*** Begin section ***

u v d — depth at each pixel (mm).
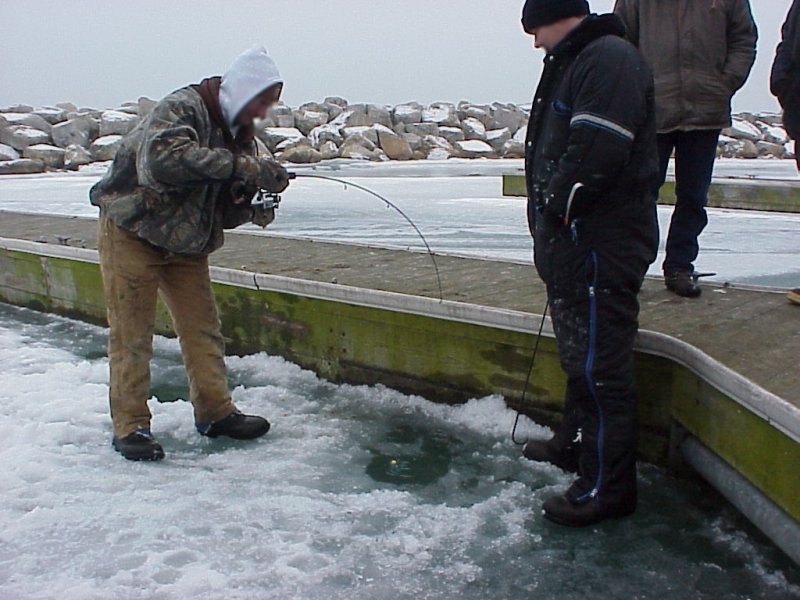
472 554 2709
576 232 2670
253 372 4559
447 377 3924
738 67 3959
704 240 7465
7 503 2988
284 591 2477
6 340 5348
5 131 25906
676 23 3951
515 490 3152
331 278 4543
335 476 3291
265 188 3205
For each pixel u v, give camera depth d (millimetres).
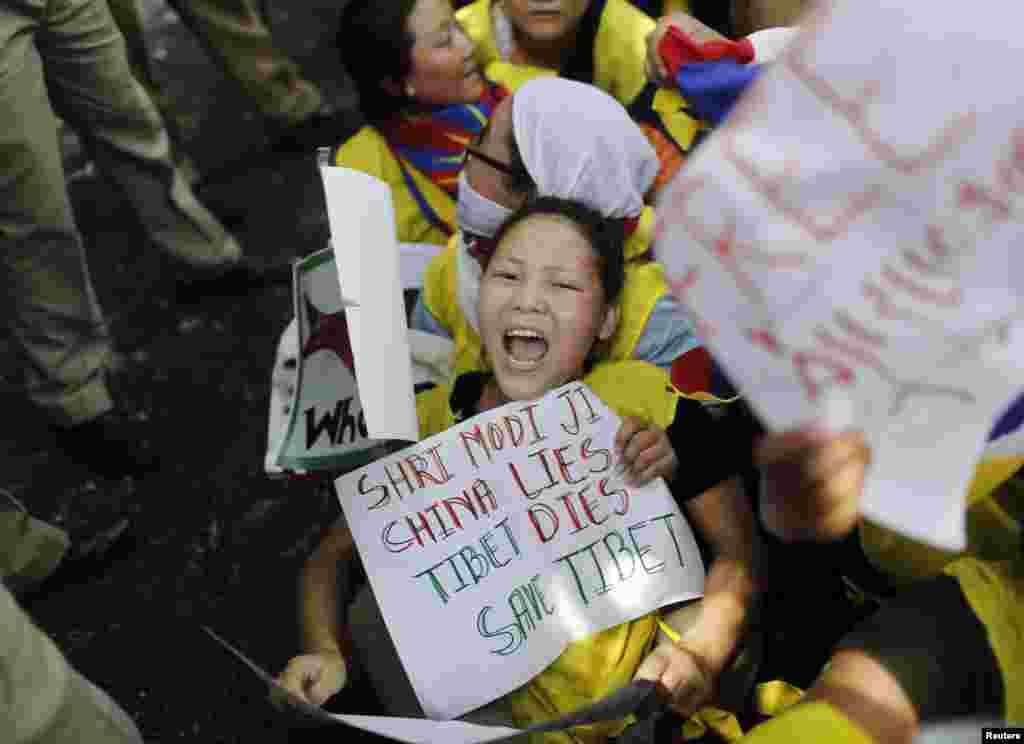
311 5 4211
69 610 2291
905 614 1146
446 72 2080
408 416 1479
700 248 843
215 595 2291
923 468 847
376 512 1509
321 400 1554
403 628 1468
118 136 2621
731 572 1539
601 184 1662
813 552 1679
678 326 1686
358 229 1484
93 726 1291
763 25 1870
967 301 805
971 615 1127
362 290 1449
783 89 805
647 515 1501
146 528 2451
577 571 1479
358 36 2080
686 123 2002
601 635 1468
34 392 2479
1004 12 755
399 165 2188
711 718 1527
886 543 1319
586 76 2197
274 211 3363
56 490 2562
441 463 1515
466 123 2133
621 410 1582
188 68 4039
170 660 2172
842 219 810
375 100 2158
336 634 1607
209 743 2021
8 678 1172
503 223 1622
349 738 1550
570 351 1538
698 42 1760
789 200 813
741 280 836
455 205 2184
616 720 1416
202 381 2820
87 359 2455
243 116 3779
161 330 2986
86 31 2346
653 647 1515
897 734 1101
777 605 1706
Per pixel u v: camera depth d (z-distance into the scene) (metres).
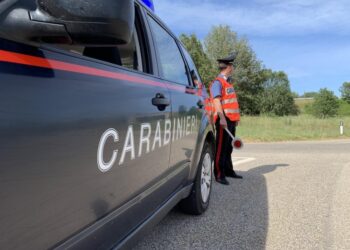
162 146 2.59
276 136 16.52
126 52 2.32
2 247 1.15
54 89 1.38
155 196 2.57
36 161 1.26
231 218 4.04
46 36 1.26
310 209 4.39
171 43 3.47
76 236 1.54
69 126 1.44
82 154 1.53
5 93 1.16
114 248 1.91
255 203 4.64
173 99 2.92
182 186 3.46
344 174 6.57
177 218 4.00
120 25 1.31
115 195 1.87
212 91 5.64
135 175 2.11
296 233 3.62
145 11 2.80
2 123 1.13
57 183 1.38
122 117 1.89
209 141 4.36
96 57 2.04
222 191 5.26
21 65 1.25
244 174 6.58
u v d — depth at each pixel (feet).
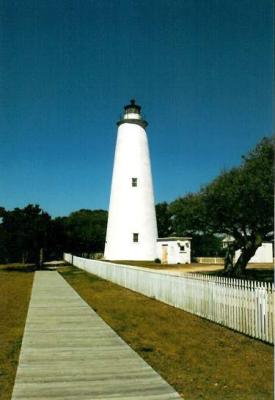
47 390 21.30
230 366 25.53
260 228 77.66
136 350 29.45
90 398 20.18
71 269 135.33
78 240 211.20
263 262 161.68
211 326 38.78
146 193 150.10
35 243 138.10
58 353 28.60
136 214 147.33
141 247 146.82
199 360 26.89
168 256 149.48
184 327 38.22
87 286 78.54
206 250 190.90
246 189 67.97
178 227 84.02
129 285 73.46
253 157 72.64
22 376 23.58
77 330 36.52
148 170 152.35
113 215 150.41
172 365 25.73
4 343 31.71
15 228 136.87
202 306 43.83
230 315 37.76
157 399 20.04
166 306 51.98
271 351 29.27
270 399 20.07
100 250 227.61
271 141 71.41
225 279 39.55
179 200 84.23
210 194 73.97
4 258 174.91
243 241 81.87
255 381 22.67
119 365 25.66
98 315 44.65
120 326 38.47
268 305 31.89
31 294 64.95
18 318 42.78
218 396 20.45
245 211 71.00
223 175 74.79
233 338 33.55
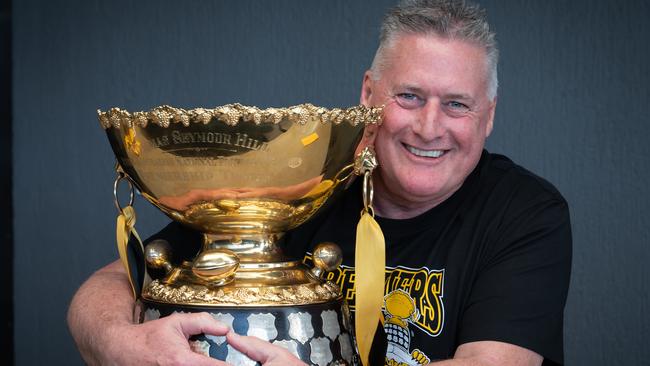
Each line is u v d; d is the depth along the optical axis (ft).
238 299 3.69
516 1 7.26
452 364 3.98
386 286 4.75
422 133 4.48
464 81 4.45
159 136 3.55
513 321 4.25
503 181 4.85
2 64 7.72
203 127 3.45
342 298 4.07
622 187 7.18
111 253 7.75
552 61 7.23
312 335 3.75
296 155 3.58
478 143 4.65
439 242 4.75
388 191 4.85
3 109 7.74
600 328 7.21
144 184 3.85
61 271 7.81
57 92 7.78
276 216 3.84
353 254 4.90
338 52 7.49
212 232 3.97
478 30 4.51
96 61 7.73
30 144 7.80
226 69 7.59
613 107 7.18
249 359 3.59
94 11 7.71
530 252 4.47
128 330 3.76
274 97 7.55
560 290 4.51
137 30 7.68
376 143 4.68
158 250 4.16
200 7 7.61
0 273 7.77
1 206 7.77
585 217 7.22
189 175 3.63
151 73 7.66
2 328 7.78
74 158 7.79
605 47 7.18
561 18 7.22
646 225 7.16
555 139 7.25
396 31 4.57
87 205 7.77
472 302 4.43
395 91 4.53
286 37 7.54
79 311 4.25
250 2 7.56
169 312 3.78
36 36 7.76
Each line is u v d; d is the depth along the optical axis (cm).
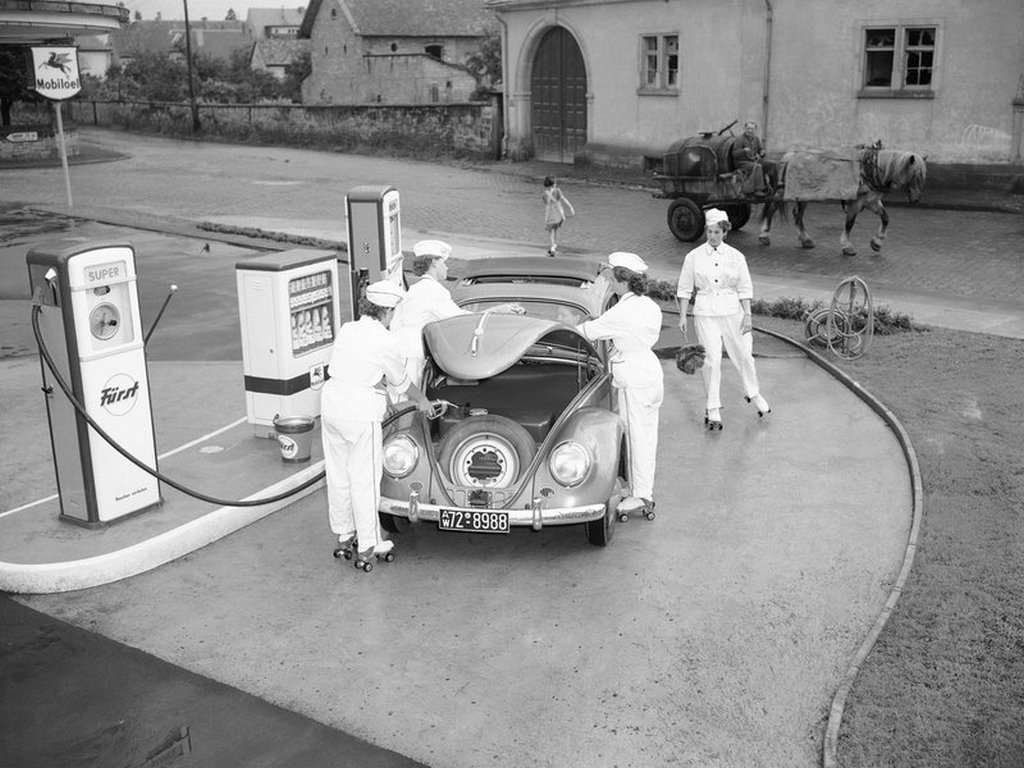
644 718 539
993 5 2173
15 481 863
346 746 518
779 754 507
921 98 2303
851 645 604
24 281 1739
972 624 600
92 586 696
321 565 726
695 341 1286
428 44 5856
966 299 1470
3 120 4469
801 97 2488
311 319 931
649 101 2898
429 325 775
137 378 754
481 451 707
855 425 984
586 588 683
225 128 5188
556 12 3134
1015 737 495
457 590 685
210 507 784
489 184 2984
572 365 838
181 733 530
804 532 759
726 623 633
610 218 2302
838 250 1845
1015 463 846
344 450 700
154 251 1997
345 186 3056
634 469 774
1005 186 2233
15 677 582
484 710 549
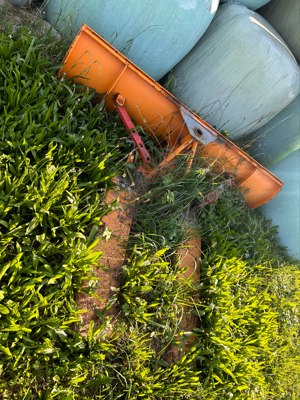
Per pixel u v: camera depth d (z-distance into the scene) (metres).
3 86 1.66
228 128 2.71
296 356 2.40
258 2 2.72
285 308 2.46
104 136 1.78
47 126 1.66
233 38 2.34
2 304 1.18
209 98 2.53
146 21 2.00
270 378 2.19
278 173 3.04
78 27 2.08
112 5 1.94
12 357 1.16
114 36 2.08
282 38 2.98
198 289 1.98
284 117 2.98
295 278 2.75
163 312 1.71
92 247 1.45
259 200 2.61
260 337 2.07
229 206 2.43
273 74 2.38
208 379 1.73
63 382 1.27
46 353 1.22
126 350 1.54
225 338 1.84
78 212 1.52
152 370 1.61
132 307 1.61
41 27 2.08
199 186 2.26
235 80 2.42
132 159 1.93
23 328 1.14
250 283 2.28
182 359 1.64
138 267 1.62
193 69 2.50
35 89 1.66
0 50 1.71
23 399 1.15
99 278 1.43
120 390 1.45
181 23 2.05
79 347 1.32
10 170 1.46
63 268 1.36
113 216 1.75
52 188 1.46
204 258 2.14
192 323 1.88
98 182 1.76
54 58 1.99
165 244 1.86
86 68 1.89
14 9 2.17
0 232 1.29
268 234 2.96
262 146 3.18
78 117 1.93
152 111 2.14
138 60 2.22
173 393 1.56
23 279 1.26
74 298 1.46
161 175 2.03
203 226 2.30
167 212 2.00
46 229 1.44
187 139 2.14
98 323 1.47
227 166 2.38
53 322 1.26
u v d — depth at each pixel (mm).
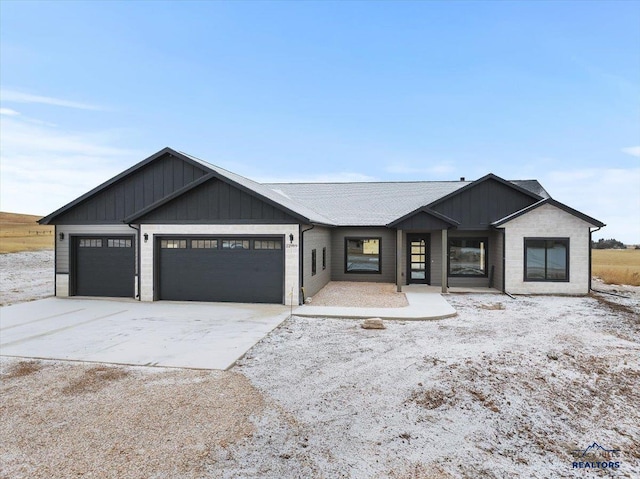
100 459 3865
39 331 9156
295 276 12289
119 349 7688
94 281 14234
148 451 4016
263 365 6797
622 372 6465
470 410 5074
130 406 5086
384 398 5410
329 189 22594
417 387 5777
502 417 4906
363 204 20078
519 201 15500
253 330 9188
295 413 4934
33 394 5484
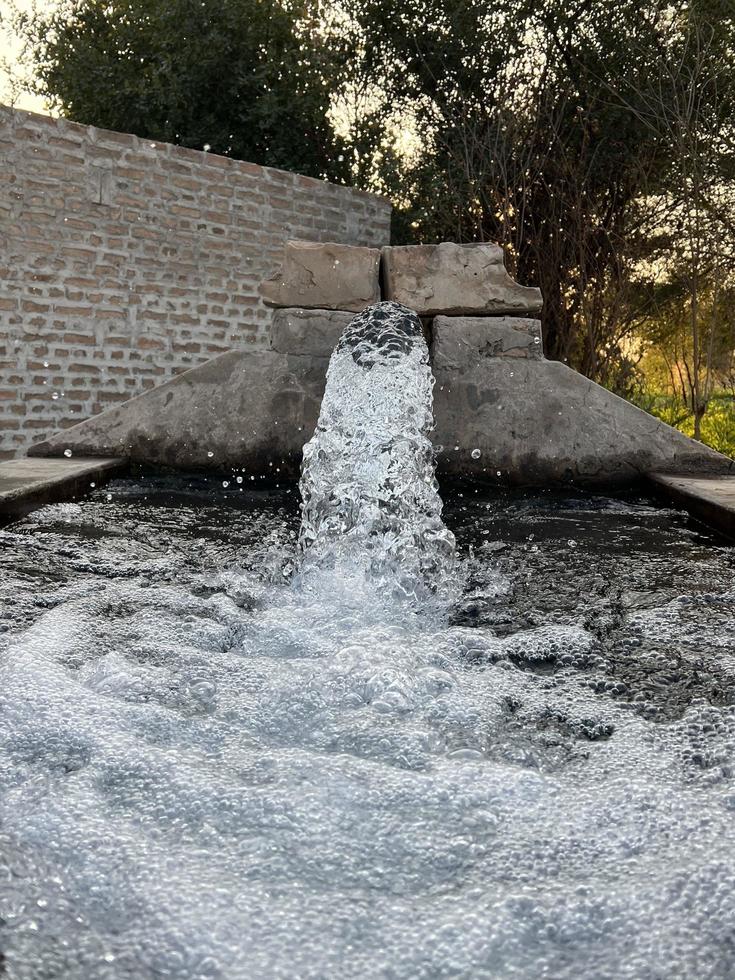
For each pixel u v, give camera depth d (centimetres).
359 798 122
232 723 149
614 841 112
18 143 718
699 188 832
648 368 997
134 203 798
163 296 829
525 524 349
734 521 305
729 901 97
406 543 283
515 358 473
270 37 1081
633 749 140
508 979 87
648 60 912
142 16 1105
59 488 360
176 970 88
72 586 236
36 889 100
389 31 1029
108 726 144
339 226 948
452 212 985
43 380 755
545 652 192
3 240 718
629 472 464
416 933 93
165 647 187
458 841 112
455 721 152
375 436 312
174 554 278
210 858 107
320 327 478
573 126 959
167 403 475
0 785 126
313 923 94
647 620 215
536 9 969
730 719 152
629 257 928
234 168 861
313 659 183
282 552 286
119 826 114
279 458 478
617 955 90
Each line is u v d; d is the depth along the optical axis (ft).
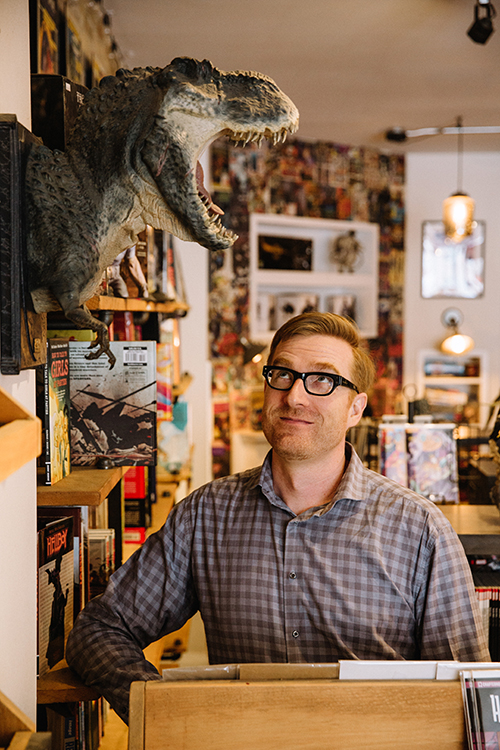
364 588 4.21
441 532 4.33
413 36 10.78
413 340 18.95
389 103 14.35
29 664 3.61
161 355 9.64
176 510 4.79
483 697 2.90
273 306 17.84
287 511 4.41
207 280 16.15
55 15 6.92
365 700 2.90
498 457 7.05
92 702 5.04
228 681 2.94
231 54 11.68
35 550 3.77
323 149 17.53
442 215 18.78
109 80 3.26
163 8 9.77
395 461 7.91
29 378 3.67
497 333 19.10
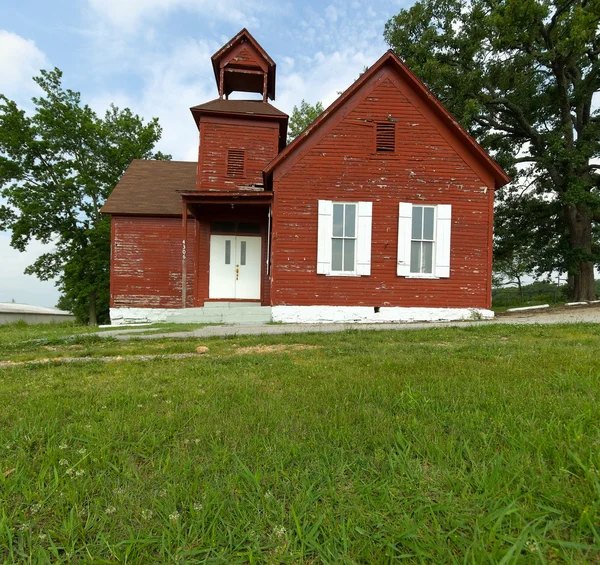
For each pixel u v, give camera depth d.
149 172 17.67
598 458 2.11
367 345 6.61
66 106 25.17
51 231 24.97
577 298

*** End section ***

__What is expected__.
Nothing but the lines from the one containing "33 394 5484" through the one containing "413 340 18.95" should appear, copied exactly from the material above and without pictures.

__Answer for this exercise__.
33 394 5484
For each pixel u v, give camera depth d (centimetres).
359 798 122
232 723 149
614 841 112
18 143 718
699 188 832
648 368 997
134 203 798
163 296 829
525 524 349
734 521 305
729 901 97
406 543 283
515 358 473
270 37 1081
633 749 140
508 979 87
648 60 912
142 16 1105
59 488 360
176 970 88
72 586 236
36 889 100
389 31 1029
108 726 144
339 226 948
452 212 985
43 380 755
545 652 192
3 240 718
629 472 464
416 933 93
165 647 187
458 841 112
455 721 152
375 436 312
174 554 278
210 858 107
320 327 478
573 126 959
167 403 475
0 785 126
313 923 94
647 620 215
536 9 969
730 719 152
629 257 928
234 168 861
313 659 183
282 552 286
119 826 114
279 458 478
617 955 90
Each line is u v d; d is the depth along the optical axis (ft).
364 588 4.21
441 532 4.33
413 36 10.78
413 340 18.95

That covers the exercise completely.